L’obligation des cinq prières quotidiennes en Islam

La prière est obligatoire pour tout Musulman sain d’esprit, homme ou femme. En ce qui concerne les enfants, elle ne leur incombe que lorsqu’ils ont atteint l’âge de la maturité. Toutefois, un effort et un encouragement continus sont requis pour que les enfants atteignent finalement le stade où ils font leurs prières régulièrement de la manière prescrite. Une éducation et un entraînement corrects sont donc nécessaires pour les enfants. C’est pour ces raisons que le Saint Prophète, paix et bénédictions d’Allah soient avec lui, avait prescrit ce qui suit: les parents doivent exhorter leurs enfants à être réguliers dans leur prière dès l’âge de sept ans, et dès dix ans ceux-ci peuvent être punis s’il ne la font pas assidûment. (rapporté par `Amr ibn Shu’eïb, Sunan Abi Dawud, Kitab-us-Salat)

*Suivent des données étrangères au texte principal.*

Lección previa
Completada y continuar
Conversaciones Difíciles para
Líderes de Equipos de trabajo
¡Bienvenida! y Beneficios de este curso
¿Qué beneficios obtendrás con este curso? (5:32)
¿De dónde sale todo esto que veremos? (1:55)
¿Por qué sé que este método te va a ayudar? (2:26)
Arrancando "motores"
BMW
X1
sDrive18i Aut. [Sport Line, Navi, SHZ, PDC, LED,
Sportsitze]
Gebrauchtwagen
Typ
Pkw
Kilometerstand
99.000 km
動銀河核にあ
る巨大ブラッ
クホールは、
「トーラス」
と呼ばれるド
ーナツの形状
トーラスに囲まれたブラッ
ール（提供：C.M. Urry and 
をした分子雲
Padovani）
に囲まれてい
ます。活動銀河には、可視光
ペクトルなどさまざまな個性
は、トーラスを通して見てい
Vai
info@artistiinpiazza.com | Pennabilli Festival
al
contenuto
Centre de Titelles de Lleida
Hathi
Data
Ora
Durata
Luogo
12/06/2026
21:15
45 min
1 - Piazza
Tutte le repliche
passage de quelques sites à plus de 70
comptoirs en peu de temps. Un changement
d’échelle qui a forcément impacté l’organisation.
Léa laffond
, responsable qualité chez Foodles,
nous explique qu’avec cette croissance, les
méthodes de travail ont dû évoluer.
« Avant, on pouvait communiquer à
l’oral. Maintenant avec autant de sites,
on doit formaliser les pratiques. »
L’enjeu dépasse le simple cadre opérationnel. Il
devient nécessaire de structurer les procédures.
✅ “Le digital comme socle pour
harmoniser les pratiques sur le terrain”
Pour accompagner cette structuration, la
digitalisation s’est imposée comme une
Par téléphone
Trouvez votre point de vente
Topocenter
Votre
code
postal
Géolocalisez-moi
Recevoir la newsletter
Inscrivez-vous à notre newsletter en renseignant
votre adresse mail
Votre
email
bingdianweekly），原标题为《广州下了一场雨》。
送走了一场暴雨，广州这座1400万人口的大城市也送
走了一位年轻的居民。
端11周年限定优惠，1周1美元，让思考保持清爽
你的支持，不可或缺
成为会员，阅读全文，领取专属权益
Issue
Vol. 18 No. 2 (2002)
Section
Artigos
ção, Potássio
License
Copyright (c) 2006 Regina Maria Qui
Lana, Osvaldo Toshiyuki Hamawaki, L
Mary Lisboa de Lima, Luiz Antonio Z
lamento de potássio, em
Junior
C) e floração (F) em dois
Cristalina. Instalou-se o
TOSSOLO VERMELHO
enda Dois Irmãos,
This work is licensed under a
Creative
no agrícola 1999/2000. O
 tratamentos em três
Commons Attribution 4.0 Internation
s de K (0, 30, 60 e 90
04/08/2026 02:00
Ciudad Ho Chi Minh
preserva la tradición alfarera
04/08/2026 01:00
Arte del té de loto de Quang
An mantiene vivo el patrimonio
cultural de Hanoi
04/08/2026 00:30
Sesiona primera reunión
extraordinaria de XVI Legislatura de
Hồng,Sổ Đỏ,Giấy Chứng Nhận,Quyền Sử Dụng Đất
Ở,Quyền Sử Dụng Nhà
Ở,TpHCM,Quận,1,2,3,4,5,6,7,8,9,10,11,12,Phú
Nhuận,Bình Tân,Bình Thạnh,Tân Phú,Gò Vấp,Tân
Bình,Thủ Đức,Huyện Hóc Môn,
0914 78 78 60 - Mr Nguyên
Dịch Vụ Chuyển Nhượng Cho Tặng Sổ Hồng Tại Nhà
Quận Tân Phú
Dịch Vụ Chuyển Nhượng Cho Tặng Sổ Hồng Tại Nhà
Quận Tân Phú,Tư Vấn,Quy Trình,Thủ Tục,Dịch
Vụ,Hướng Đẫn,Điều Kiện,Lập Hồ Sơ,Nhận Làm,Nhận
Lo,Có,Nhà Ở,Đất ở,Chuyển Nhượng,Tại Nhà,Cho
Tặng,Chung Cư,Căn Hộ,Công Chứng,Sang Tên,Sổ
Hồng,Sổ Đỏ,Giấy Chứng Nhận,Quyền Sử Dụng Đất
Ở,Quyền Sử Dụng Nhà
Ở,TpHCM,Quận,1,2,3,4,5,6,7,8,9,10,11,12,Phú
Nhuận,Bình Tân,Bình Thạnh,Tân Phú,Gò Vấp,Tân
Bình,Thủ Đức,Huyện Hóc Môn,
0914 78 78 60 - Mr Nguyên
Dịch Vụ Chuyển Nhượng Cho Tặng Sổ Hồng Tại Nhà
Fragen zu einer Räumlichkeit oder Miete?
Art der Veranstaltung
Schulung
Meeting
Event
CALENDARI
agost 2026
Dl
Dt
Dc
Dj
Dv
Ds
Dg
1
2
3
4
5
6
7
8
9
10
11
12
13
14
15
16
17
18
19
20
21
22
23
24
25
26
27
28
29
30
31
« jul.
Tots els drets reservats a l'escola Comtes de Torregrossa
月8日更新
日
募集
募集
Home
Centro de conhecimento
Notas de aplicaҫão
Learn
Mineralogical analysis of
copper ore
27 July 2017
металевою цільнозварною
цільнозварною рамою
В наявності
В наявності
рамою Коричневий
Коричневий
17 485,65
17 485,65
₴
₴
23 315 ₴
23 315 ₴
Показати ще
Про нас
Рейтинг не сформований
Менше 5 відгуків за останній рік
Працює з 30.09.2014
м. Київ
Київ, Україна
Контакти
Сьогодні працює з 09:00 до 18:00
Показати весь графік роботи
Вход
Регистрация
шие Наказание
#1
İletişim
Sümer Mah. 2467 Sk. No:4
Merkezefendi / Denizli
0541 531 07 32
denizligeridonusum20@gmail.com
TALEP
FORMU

Une fois que l’enfant a atteint l’âge de la puberté, il est commandé par Dieu d’offrir ses Prières. A partir de ce moment-là, aucun individu, ni aucun gouvernement, ne peut le forcer à faire ses prières puisque la Salat faite sous la contrainte ne vaut rien. La prière doit être faite volontairement et ne concerne que l’individu et son Dieu. Par conséquent, il est du devoir de chaque parent Musulman de former ses enfants pour la Salat dès un jeune âge. De plus, il est essentiel que les parents prient à Allah pour que leurs enfants deviennent constants dans leurs prières. L’aide d’Allah est demandée parce que la tâche est difficile.

Il est mentionné dans le Saint Coran que durant sa vie entière, le prophète Isma’il, que la paix soit avec lui, continua à exhorter les membres de sa famille à faire leurs prières assidûment.

On observe que dans les foyers où les parents prient régulièrement, les enfants copient leurs actions naturellement et, avec le temps, ils deviennent eux aussi assidus dans leurs prières. Cependant, l’enfant doit connaître la façon correcte de prier dès l’âge de sept ans. Il doit être encouragé à se joindre à la prière de congrégation et, si possible, il doit accompagner ses parents à la mosquée. Cela créera en lui une affinité avec la prière, ce qui l’aidera à en préserver la pratique dans les générations suivantes. Les parents ou les gardiens ont l’autorisation d’être plus sévères avec les enfants âgés de dix à douze ans, s’ils constatent chez ces derniers un certain laisser-aller au niveau de l’observance de la Salat.

Cela ne veut pas dire que les enfants doivent être maltraités ou battus, mais plutôt qu’ils doivent êtres reprochés et grondés comme on l’aurait fait s’ils avaient manqué l’école. Mais dès l’âge de douze ans, les enfants doivent réaliser que le devoir des parents s’arrête là et que dorénavant cela ne concerne qu’eux et Dieu, envers Qui ils sont responsables. Cela n’exclue pas le fait qu’ils soient guidés, encouragés ou reprochés par les parents. En effet, l’on peut continuer à guider son enfant toute sa vie s’il le faut. Ce qu’il faut comprendre, c’est que seule la sévérité doit disparaître des conseils parentaux quand l’enfant atteint ses douze ans. Comme mentionné précédemment, Seyyidna Isma’il adopta la même attitude par rapport à sa famille. Le Saint Prophète Muhammad, que la paix et les bénédictions d’Allah soient avec lui, traita lui aussi les personnes âgées et les membres de sa famille de la même manière. L’on rapporte qu’il avait l’habitude d’appeler sa fille, As-Seyyidah Fatimah, et son gendre, Seyyidna `Ali, que Dieu soit content d’eux, pour les réveiller pour la prière de Fajr.